We had used to option of ‘password’ when Cloudera asked us how it will login into the nodes (this is why we mention that make all root passwords same — ‘cloudera’ in our case). We also used the option of ’embedded Dbs’, it means that we did not install any PostGres or MySql databases on our own but we let Cloudera do that for us and we simply noted down the username, password, port numbers, etc. These are needed to serve as meta data holding databases for things like Impala, Hive, etc. Other than this we chose to install ‘Custom Services’ because we faced some problem installing Spark and we learned later that it was due to some known issue in which we had to transfer a jar file from spark folder into HDFS. So, chose not to install Spark right away. We can anyways do it later. So, we went for the installation of HDFS, Impala, Sqoop2, Hive, YARN, Zookeeper, OOzie, HBase and Solr.
One problem we faced was that even though we had told Cloudera that we have our own Java installed still it went ahead and installed it’s own java on our machine and used it’s path instead of our. For this, go to Cloudera Manager home page, click on the ‘Hosts’ tab, click on ‘Configuration’, go to ‘Advanced’ — there you will find an entry by the name ‘Java Home Directory’ and change the path to point to the path of your installation. In our case, we pointed it to ‘/usr/java/jdk1.7.0_71’.

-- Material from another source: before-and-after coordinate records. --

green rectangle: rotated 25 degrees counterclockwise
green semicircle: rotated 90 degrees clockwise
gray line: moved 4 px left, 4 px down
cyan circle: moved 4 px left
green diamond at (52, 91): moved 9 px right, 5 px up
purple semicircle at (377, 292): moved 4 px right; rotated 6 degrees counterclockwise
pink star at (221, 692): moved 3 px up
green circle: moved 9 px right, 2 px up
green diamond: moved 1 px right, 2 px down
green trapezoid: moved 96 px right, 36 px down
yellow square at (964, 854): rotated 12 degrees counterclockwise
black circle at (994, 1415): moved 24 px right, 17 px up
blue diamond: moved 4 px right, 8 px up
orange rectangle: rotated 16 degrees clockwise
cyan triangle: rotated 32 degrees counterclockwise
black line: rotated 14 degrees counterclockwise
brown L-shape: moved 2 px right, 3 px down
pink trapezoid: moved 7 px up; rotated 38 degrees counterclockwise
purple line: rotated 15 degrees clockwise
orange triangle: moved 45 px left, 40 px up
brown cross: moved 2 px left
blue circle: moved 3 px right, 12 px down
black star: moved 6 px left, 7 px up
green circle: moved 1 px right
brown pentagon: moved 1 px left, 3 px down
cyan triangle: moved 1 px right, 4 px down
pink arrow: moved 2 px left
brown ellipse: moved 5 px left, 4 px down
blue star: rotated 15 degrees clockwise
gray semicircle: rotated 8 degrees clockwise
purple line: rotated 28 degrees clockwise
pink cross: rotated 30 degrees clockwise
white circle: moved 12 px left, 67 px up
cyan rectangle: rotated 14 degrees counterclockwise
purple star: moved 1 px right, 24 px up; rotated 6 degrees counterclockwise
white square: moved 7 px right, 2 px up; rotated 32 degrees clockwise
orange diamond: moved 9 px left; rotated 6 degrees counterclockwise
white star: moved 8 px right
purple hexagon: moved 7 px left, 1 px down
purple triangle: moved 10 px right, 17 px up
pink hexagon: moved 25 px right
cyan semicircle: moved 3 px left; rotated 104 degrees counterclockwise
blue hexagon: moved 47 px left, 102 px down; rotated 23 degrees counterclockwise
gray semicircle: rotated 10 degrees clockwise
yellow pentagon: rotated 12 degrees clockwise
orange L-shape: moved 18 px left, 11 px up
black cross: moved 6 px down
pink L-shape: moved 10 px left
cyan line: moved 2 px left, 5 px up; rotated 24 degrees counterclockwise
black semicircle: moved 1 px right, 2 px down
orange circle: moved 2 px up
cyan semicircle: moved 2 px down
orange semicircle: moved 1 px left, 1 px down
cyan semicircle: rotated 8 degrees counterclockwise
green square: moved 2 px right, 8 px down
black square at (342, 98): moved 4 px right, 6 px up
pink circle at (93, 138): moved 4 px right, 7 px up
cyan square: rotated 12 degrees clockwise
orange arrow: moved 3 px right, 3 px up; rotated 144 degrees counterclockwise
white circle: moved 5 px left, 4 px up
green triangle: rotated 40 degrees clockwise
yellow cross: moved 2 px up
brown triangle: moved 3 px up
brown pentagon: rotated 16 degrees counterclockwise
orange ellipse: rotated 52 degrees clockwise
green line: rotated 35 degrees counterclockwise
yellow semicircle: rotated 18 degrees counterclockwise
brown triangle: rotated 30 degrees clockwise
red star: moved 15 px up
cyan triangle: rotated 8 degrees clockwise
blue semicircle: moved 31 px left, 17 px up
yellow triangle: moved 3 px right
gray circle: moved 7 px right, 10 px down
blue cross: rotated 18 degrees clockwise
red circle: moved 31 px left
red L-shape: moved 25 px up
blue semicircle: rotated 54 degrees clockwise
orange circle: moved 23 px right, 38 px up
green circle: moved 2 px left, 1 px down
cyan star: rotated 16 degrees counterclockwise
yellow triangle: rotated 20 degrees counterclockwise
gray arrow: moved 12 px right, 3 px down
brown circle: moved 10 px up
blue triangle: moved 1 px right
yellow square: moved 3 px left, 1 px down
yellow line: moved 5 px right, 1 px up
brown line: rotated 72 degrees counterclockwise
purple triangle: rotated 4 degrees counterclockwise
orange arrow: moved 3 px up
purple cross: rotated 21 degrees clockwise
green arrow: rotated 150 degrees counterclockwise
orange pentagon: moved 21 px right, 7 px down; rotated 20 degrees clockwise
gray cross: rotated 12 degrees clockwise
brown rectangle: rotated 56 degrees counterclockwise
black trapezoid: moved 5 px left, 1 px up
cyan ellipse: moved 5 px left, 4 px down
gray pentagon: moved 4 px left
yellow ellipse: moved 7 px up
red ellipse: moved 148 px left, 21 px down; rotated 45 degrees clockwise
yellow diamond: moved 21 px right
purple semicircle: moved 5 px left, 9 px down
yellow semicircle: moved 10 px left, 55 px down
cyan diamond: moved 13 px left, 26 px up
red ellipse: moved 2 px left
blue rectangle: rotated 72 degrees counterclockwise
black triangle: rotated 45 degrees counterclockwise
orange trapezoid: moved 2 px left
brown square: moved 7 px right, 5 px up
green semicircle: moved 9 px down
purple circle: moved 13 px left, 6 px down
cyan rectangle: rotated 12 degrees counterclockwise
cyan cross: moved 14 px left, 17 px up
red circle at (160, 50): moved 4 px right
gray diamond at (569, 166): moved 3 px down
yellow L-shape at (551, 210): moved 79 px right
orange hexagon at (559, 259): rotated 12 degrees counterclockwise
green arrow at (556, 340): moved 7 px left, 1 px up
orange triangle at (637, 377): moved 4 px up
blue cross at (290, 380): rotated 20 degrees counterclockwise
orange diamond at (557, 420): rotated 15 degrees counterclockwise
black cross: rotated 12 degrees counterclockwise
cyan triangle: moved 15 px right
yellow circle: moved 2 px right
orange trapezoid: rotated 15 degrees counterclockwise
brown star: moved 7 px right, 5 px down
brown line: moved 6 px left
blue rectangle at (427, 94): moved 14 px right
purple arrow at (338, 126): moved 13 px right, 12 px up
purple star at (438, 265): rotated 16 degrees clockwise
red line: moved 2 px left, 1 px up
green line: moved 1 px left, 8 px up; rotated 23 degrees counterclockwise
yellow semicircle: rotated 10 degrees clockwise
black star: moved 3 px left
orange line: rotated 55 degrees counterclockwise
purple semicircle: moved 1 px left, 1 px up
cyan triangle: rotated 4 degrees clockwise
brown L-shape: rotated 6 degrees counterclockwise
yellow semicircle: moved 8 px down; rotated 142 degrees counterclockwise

Another thing I’d like to mention is that the CM web UI has some bugs. For example, when trying to re-configure the services we wanted to install, even though we had deselected a few services, it would still show them for installation. For this we had to simply delete the cluster and restart the whole process. In fact, we deleted and made the cluster many times during our cluster setup! So, don’t be afraid of this — go ahead and delete the whole cluster and re-do if you’re facing issues. Also, please restart the machines and the cluster many times (or when in doubt), you never know when something is not reflecting the latest changes.
Our namenode directory points to /dfs/nn2 in the hdfs rather than the default /dfs/nn, because for some reason, our /dfs/nn was corrupted when we had tried to move a Spark assembly file to hdfs and it prevented the namenode to get formatted (even though we tried to delete this file).
I’d also like to mention that we also changed the node wise configuration suggested by Cloudera. Basically, it was suggesting that we make n33.biginsights.com as our namenode (even though there was no reason for this). Now Cloudera had installed on the machine from where we were running the cloudera manager. So, to avoid any issues, we just made sure that n37.biginsights.com has all the services that Cloudera was suggesting for 33. Basically, we reversed the roles for 33 and 37!
As if now, our cluster is up and running. There might still be some glitches because we haven’t verified the cluster by running anything. I’ll post the changes we make as we make them.